Série de tâches
1. Donnez toutes les années distinctes mentionnées dans l'extrait sur le prélèvement à la source.
2. Relevez chaque ligne des rangées où figure la chaîne « Skip ».

Extrait de texte
↓↓↓

J'ai rappelé que l'individualisation du prélèvement, qui consiste, tout en conservant le quotient conjugal, à ajuster le taux de prélèvement au revenu de chacun des conjoints, était un facteur d'égalité au sein du couple, corrigeant en quelque sorte l'effet inégalitaire du quotient conjugal.

Enfin, j'ai également regretté que cette réforme n'ait pas été mise en oeuvre quand Jean-Marc Ayrault, alors Premier ministre, la proposait. Car elle aurait été votée en 2014 et mise en oeuvre en 2016, de façon irréversible dans ce mandat.

Ci-joint la vidéo et, dans la suite de cette note, le texte de mon intervention.

 

 

Intervention de Pierre-Alain Muet sur le prélèvement à la source lors la discussion générale du Projet de Loi de Finances pour 2017,

Séance du 18 octobre 2016

Mme la présidente. La parole est à M. Pierre-Alain Muet.

↑↑↑

(Entrées de données enregistrées)
↓↓↓

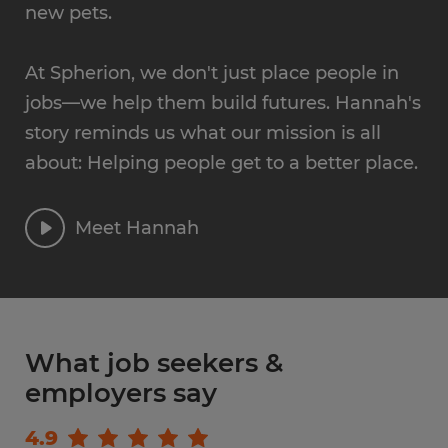
new pets.
At Spherion, we don't just place people in
jobs—we help them build futures. Hannah's
story reminds us what our mission is all
about: Helping people get to a better place.
Meet Hannah
What job seekers &
employers say
4.9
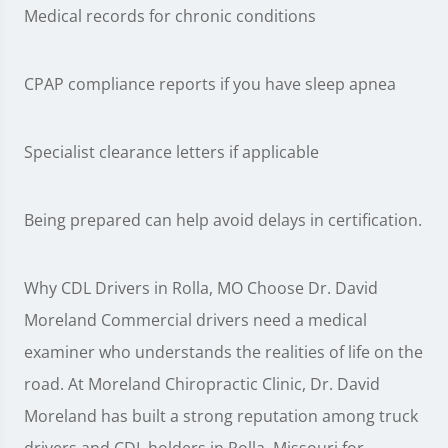
Medical records for chronic conditions
CPAP compliance reports if you have sleep apnea
Specialist clearance letters if applicable
Being prepared can help avoid delays in certification.
Why CDL Drivers in Rolla, MO Choose Dr. David
Moreland Commercial drivers need a medical
examiner who understands the realities of life on the
road. At Moreland Chiropractic Clinic, Dr. David
Moreland has built a strong reputation among truck
drivers and CDL holders in Rolla, Missouri for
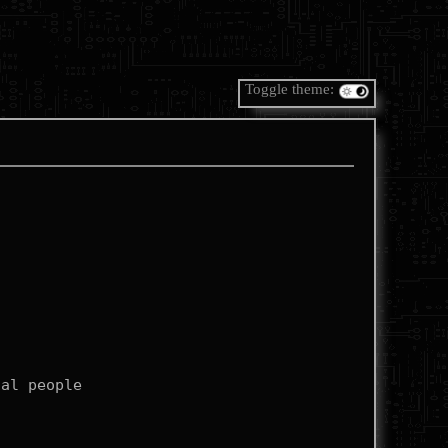
Toggle theme:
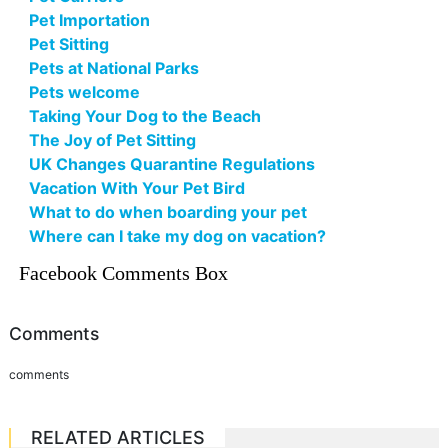
Pet Importation
Pet Sitting
Pets at National Parks
Pets welcome
Taking Your Dog to the Beach
The Joy of Pet Sitting
UK Changes Quarantine Regulations
Vacation With Your Pet Bird
What to do when boarding your pet
Where can I take my dog on vacation?
Facebook Comments Box
Comments
comments
RELATED ARTICLES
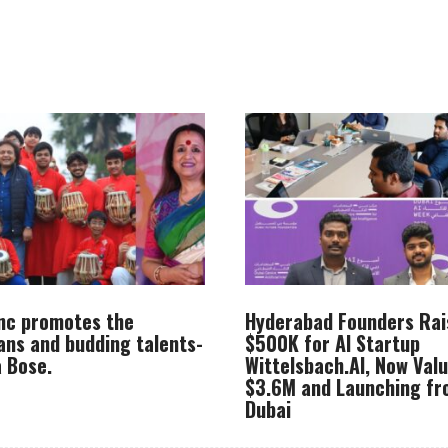
Inc promotes the
Hyderabad Founders Rai
ans and budding talents-
$500K for AI Startup
 Bose.
Wittelsbach.AI, Now Val
$3.6M and Launching f
Dubai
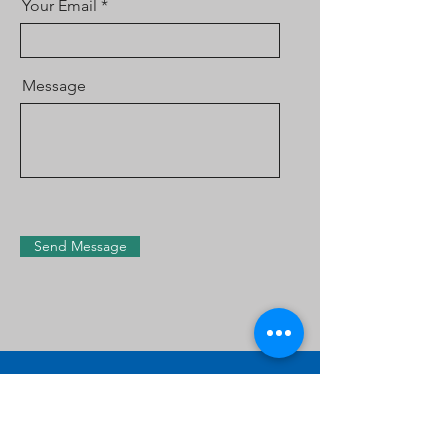
Your Email
Message
Send Message
Contact Us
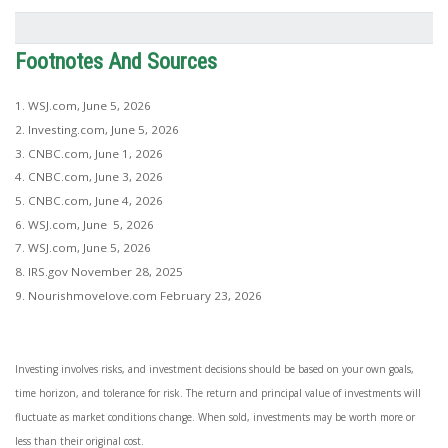
Footnotes And Sources
1. WSJ.com, June 5, 2026
2. Investing.com, June 5, 2026
3. CNBC.com, June 1, 2026
4. CNBC.com, June 3, 2026
5. CNBC.com, June 4, 2026
6. WSJ.com, June 5, 2026
7. WSJ.com, June 5, 2026
8. IRS.gov November 28, 2025
9. Nourishmovelove.com February 23, 2026
Investing involves risks, and investment decisions should be based on your own goals,
time horizon, and tolerance for risk. The return and principal value of investments will
fluctuate as market conditions change. When sold, investments may be worth more or
less than their original cost.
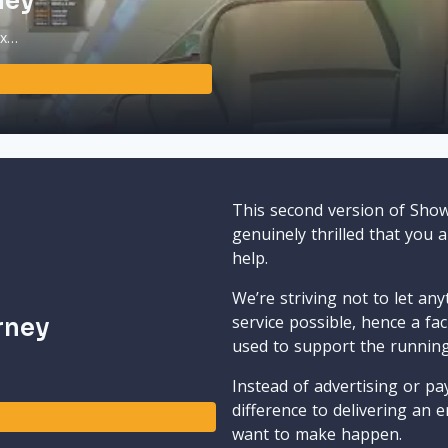
ney
ax…
This second version of Sho
genuinely thrilled that you 
help.
We’re striving not to let an
service possible, hence a fa
rney
used to support the runnin
Instead of advertising or pay
difference to delivering an e
want to make happen.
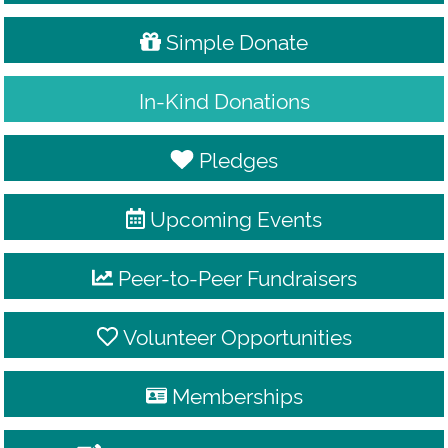
Simple Donate
In-Kind Donations
Pledges
Upcoming Events
Peer-to-Peer Fundraisers
Volunteer Opportunities
Memberships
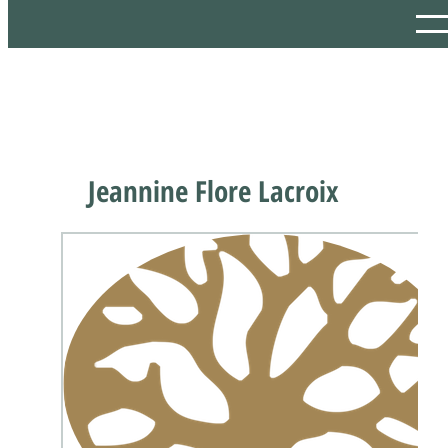
Jeannine Flore Lacroix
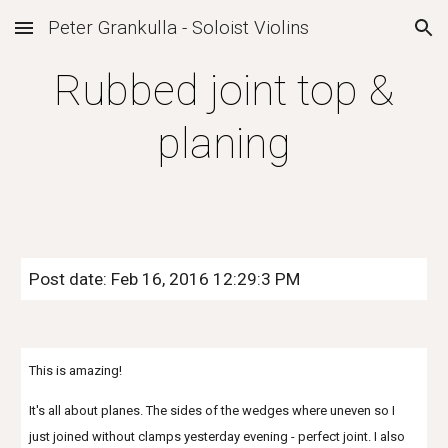
Peter Grankulla - Soloist Violins
Skip to main content
Skip to navigation
Rubbed joint top &
planing
Post date: Feb 16, 2016 12:29:3 PM
This is amazing!
It's all about planes. The sides of the wedges where uneven so I
just joined without clamps yesterday evening - perfect joint. I also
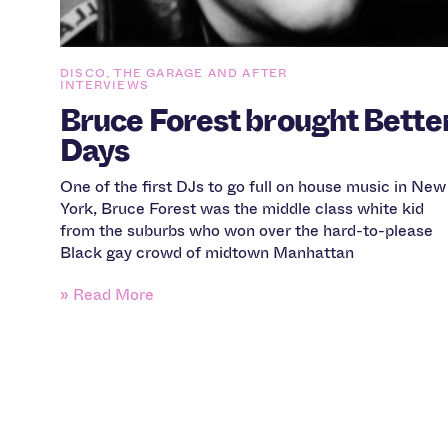
DISCO, THE GARAGE AND AFTER
INTERVIEWS
Bruce Forest brought Bette
Days
One of the first DJs to go full on house music in New
York, Bruce Forest was the middle class white kid
from the suburbs who won over the hard-to-please
Black gay crowd of midtown Manhattan
» Read More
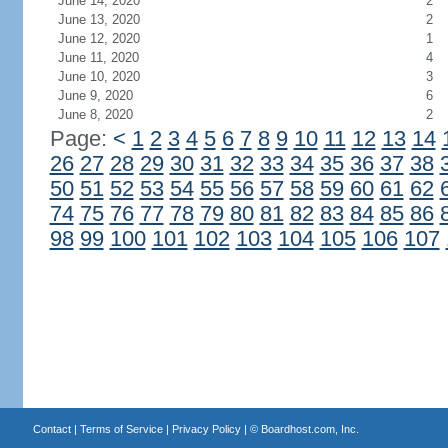
June 14, 2020
2
June 13, 2020
2
June 12, 2020
1
June 11, 2020
4
June 10, 2020
3
June 9, 2020
6
June 8, 2020
2
Page:
<
1
2
3
4
5
6
7
8
9
10
11
12
13
14
26
27
28
29
30
31
32
33
34
35
36
37
38
50
51
52
53
54
55
56
57
58
59
60
61
62
74
75
76
77
78
79
80
81
82
83
84
85
86
98
99
100
101
102
103
104
105
106
107
Contact
|
Terms of Service
|
Privacy Policy
| ©
Boardhost.com, Inc.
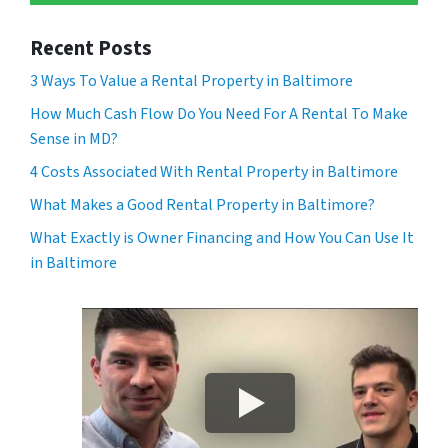
Recent Posts
3 Ways To Value a Rental Property in Baltimore
How Much Cash Flow Do You Need For A Rental To Make
Sense in MD?
4 Costs Associated With Rental Property in Baltimore
What Makes a Good Rental Property in Baltimore?
What Exactly is Owner Financing and How You Can Use It
in Baltimore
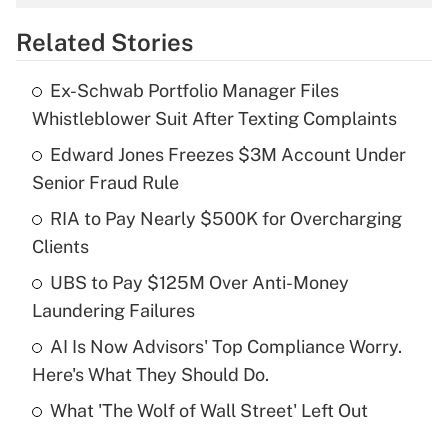
overtime income?
Related Stories
Get Answer
Ex-Schwab Portfolio Manager Files
Recently Updated Q&As
Whistleblower Suit After Texting Complaints
What is the temporary deduction for tip
income?
Edward Jones Freezes $3M Account Under
Senior Fraud Rule
Get Answer
RIA to Pay Nearly $500K for Overcharging
Clients
Recently Updated Q&As
What is a high deductible health plan for
UBS to Pay $125M Over Anti-Money
purposes of an HSA?
Laundering Failures
Get Answer
AI Is Now Advisors' Top Compliance Worry.
Here's What They Should Do.
Recently Updated Q&As
What 'The Wolf of Wall Street' Left Out
Are remote workers eligible for leave
under the Family and Medical Leave Act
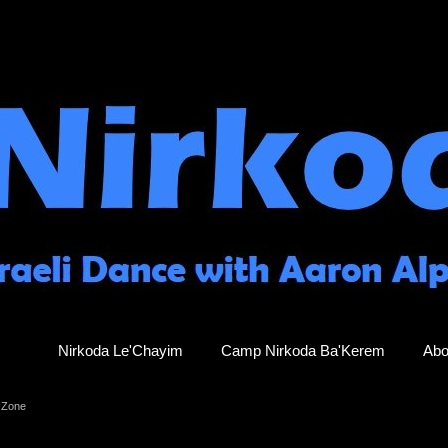
Nirkoda Le'Chayim
Camp Nirkoda Ba'Kerem
Abo
 Zone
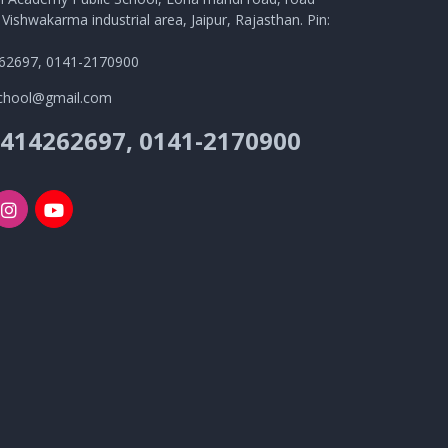
Vishwakarma industrial area, Jaipur, Rajasthan. Pin:
62697, 0141-2170900
school@gmail.com
9414262697, 0141-2170900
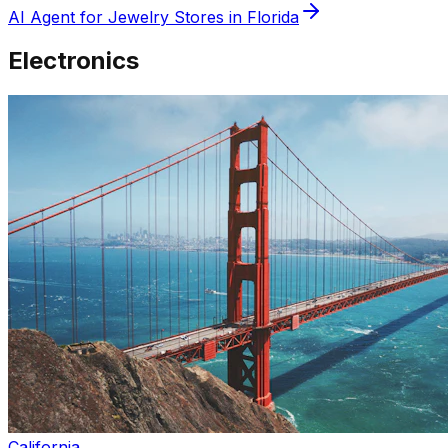
AI Agent for
Jewelry
Stores in
Florida
Electronics
California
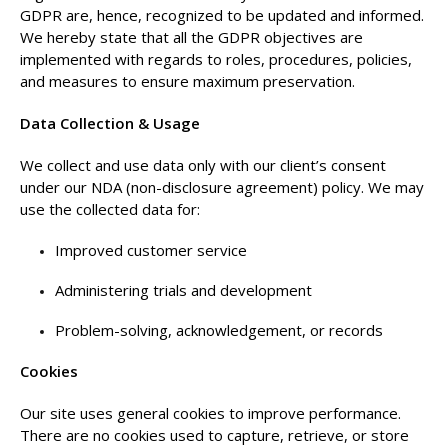
GDPR are, hence, recognized to be updated and informed.
We hereby state that all the GDPR objectives are
implemented with regards to roles, procedures, policies,
and measures to ensure maximum preservation.
Data Collection & Usage
We collect and use data only with our client’s consent
under our NDA (non-disclosure agreement) policy. We may
use the collected data for:
Improved customer service
Administering trials and development
Problem-solving, acknowledgement, or records
Cookies
Our site uses general cookies to improve performance.
There are no cookies used to capture, retrieve, or store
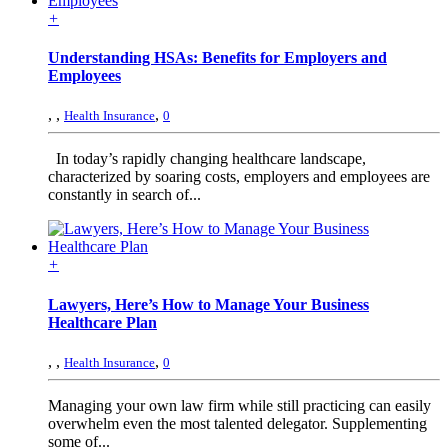
+
Understanding HSAs: Benefits for Employers and
Employees
,
,
,
Health Insurance
0
In today’s rapidly changing healthcare landscape,
characterized by soaring costs, employers and employees are
constantly in search of...
+
Lawyers, Here’s How to Manage Your Business
Healthcare Plan
,
,
,
Health Insurance
0
Managing your own law firm while still practicing can easily
overwhelm even the most talented delegator. Supplementing
some of...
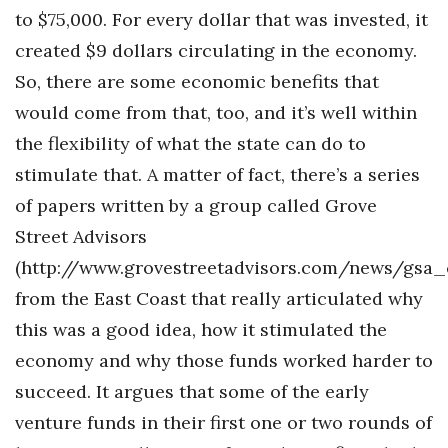
to $75,000. For every dollar that was invested, it
created $9 dollars circulating in the economy.
So, there are some economic benefits that
would come from that, too, and it’s well within
the flexibility of what the state can do to
stimulate that. A matter of fact, there’s a series
of papers written by a group called Grove
Street Advisors
(http://www.grovestreetadvisors.com/news/gsa
from the East Coast that really articulated why
this was a good idea, how it stimulated the
economy and why those funds worked harder to
succeed. It argues that some of the early
venture funds in their first one or two rounds of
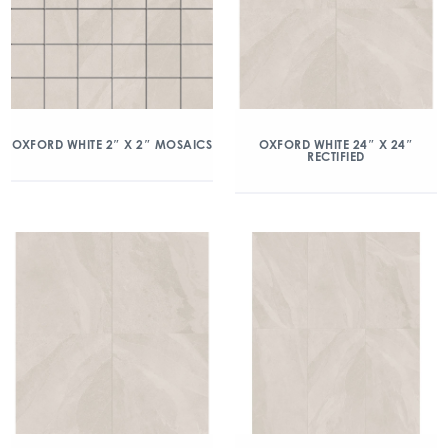
OXFORD WHITE 2″ X 2″ MOSAICS
OXFORD WHITE 24″ X 24″
RECTIFIED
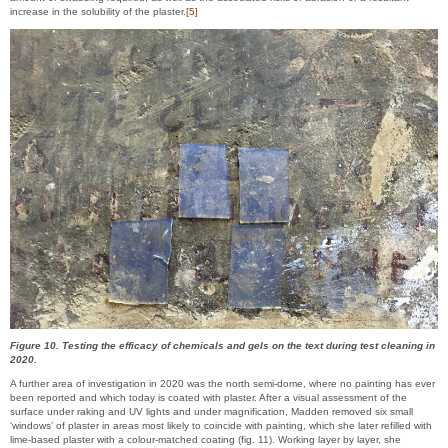
increase in the solubility of the plaster.
[5]
Figure 10. Testing the efficacy of chemicals and gels on the text during test cleaning in
2020.
A further area of investigation in 2020 was the north semi-dome, where no painting has ever
been reported and which today is coated with plaster. After a visual assessment of the
surface under raking and UV lights and under magnification, Madden removed six small
‘windows’ of plaster in areas most likely to coincide with painting, which she later refilled with
lime-based plaster with a colour-matched coating (fig. 11). Working layer by layer, she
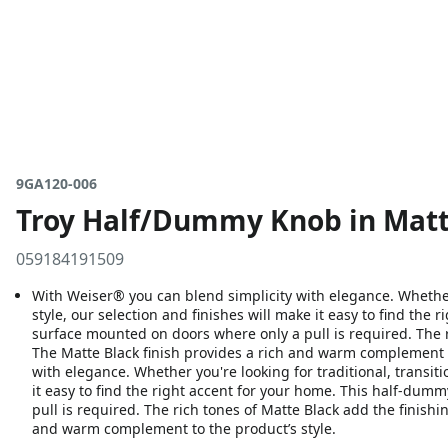
9GA120-006
Troy Half/Dummy Knob in Matt
059184191509
With Weiser® you can blend simplicity with elegance. Whether 
style, our selection and finishes will make it easy to find the 
surface mounted on doors where only a pull is required. The r
The Matte Black finish provides a rich and warm complement t
with elegance. Whether you're looking for traditional, transit
it easy to find the right accent for your home. This half-dum
pull is required. The rich tones of Matte Black add the finishi
and warm complement to the product’s style.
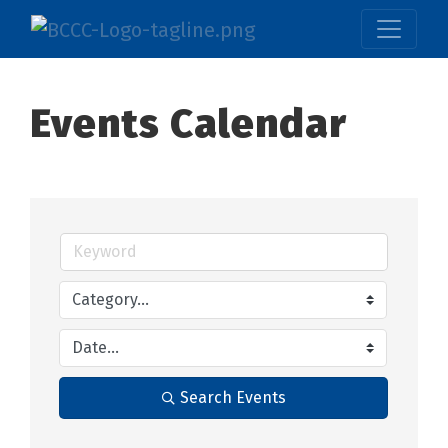
Events Calendar
Search Events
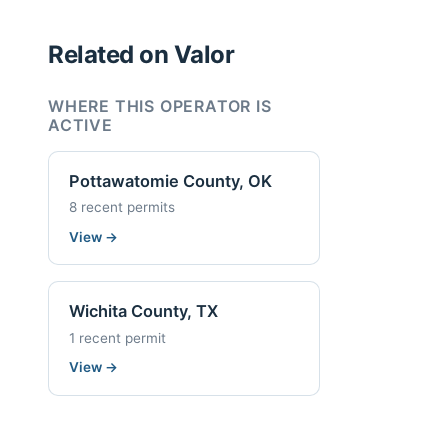
Related on Valor
WHERE THIS OPERATOR IS
ACTIVE
Pottawatomie County, OK
8 recent permits
View
→
Wichita County, TX
1 recent permit
View
→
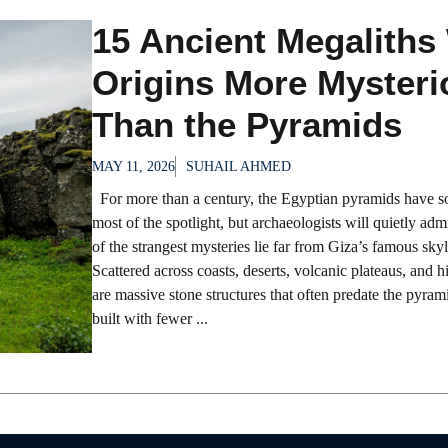
15 Ancient Megaliths
Origins More Mysteri
Than the Pyramids
MAY 11, 2026
SUHAIL AHMED
For more than a century, the Egyptian pyramids have 
most of the spotlight, but archaeologists will quietly adm
of the strangest mysteries lie far from Giza’s famous skyl
Scattered across coasts, deserts, volcanic plateaus, and h
are massive stone structures that often predate the pyram
built with fewer ...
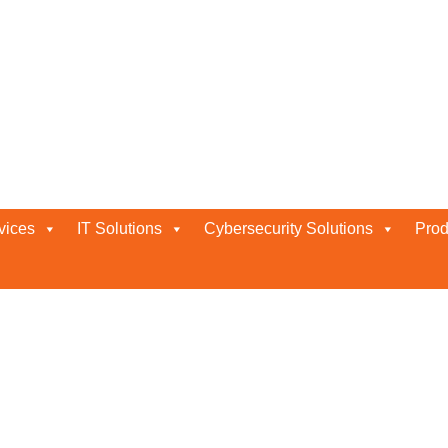
ces
vices
IT Solutions
Cybersecurity Solutions
Prod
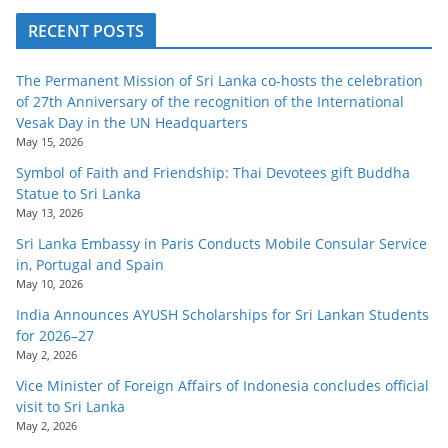
RECENT POSTS
The Permanent Mission of Sri Lanka co-hosts the celebration
of 27th Anniversary of the recognition of the International
Vesak Day in the UN Headquarters
May 15, 2026
Symbol of Faith and Friendship: Thai Devotees gift Buddha
Statue to Sri Lanka
May 13, 2026
Sri Lanka Embassy in Paris Conducts Mobile Consular Service
in, Portugal and Spain
May 10, 2026
India Announces AYUSH Scholarships for Sri Lankan Students
for 2026–27
May 2, 2026
Vice Minister of Foreign Affairs of Indonesia concludes official
visit to Sri Lanka
May 2, 2026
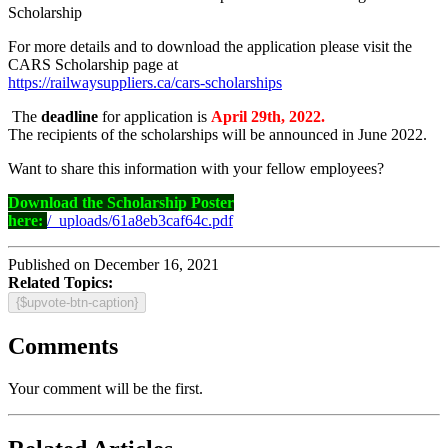
Scholarship
For more details and to download the application please visit the
CARS Scholarship page at
https://railwaysuppliers.ca/cars-scholarships
The
deadline
for application is
April 29th, 2022.
The recipients of the scholarships will be announced in June 2022.
Want to share this information with your fellow employees?
Download the Scholarship Poster
here:
/_uploads/61a8eb3caf64c.pdf
Published on December 16, 2021
Related Topics:
{$upvote-btn-caption}
Comments
Your comment will be the first.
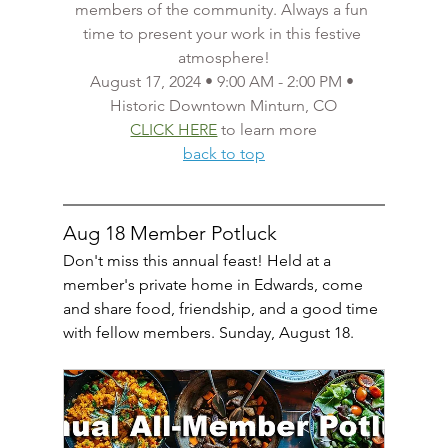
members of the community. Always a fun 
time to present your work in this festive 
atmosphere!
August 17, 2024 • 9:00 AM - 2:00 PM • 
Historic Downtown Minturn, CO
CLICK HERE
 to learn more
back to top
Aug 18 Member Potluck
Don't miss this annual feast! Held at a 
member's private home in Edwards, come 
and share food, friendship, and a good time 
with fellow members. Sunday, August 18.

↑↑↑

Corrigé
1. 2014, 2016, 2017

2.
Skip to main content
Skip to navigation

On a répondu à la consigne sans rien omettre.